## Dataset entries
|---|

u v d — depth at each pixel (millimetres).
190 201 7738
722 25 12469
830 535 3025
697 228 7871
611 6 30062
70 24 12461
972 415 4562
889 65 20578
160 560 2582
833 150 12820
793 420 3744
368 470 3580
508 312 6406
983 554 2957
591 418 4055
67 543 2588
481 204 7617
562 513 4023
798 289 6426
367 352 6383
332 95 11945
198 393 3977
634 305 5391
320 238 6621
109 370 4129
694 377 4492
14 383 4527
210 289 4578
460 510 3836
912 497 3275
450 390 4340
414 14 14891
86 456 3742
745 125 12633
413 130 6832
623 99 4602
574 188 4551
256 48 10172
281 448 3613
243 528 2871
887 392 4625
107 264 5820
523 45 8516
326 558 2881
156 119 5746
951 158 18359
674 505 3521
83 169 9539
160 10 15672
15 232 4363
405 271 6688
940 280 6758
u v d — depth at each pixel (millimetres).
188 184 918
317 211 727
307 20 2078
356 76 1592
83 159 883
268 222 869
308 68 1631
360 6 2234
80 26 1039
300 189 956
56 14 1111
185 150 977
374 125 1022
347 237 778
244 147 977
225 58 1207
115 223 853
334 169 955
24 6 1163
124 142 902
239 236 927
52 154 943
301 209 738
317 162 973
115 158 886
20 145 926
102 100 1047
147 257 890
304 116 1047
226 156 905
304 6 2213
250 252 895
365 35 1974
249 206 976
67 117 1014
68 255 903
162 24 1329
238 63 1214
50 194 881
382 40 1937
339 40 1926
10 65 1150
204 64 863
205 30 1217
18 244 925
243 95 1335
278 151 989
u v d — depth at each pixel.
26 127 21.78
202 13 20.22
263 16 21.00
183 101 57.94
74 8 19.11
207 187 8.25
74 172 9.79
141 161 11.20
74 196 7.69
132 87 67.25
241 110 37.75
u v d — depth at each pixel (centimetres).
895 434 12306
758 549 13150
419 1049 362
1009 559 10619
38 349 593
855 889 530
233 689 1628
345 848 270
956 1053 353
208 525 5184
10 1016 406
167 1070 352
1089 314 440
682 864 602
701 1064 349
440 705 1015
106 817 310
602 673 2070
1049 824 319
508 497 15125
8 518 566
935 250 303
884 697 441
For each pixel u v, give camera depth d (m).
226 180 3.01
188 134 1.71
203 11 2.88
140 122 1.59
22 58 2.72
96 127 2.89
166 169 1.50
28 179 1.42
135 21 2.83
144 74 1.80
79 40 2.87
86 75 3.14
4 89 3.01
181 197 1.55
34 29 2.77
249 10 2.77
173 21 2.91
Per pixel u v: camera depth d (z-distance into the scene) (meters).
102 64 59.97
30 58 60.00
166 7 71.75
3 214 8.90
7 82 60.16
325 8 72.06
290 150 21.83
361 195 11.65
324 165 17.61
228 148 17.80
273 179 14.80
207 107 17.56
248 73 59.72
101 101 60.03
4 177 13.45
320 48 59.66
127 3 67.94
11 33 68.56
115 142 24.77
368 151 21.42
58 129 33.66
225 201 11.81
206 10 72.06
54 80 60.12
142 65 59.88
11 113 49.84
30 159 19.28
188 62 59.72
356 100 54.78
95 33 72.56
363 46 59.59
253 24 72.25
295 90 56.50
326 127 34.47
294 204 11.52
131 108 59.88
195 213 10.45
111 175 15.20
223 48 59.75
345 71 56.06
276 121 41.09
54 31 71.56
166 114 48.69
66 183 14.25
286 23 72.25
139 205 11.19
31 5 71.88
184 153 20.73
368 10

|---|

## ASSIGNMENT
Search the entries above for "depth". Return every line that has it.

## REPLY TO THE TASK
u v d — depth at each pixel (millimetres).
u v d — depth at each pixel (millimetres).
u v d — depth at each pixel.
u v d — depth at each pixel (centimetres).
For each pixel u v, give camera depth d (m).
Per pixel u v: camera depth d (z-distance into the scene) (meters).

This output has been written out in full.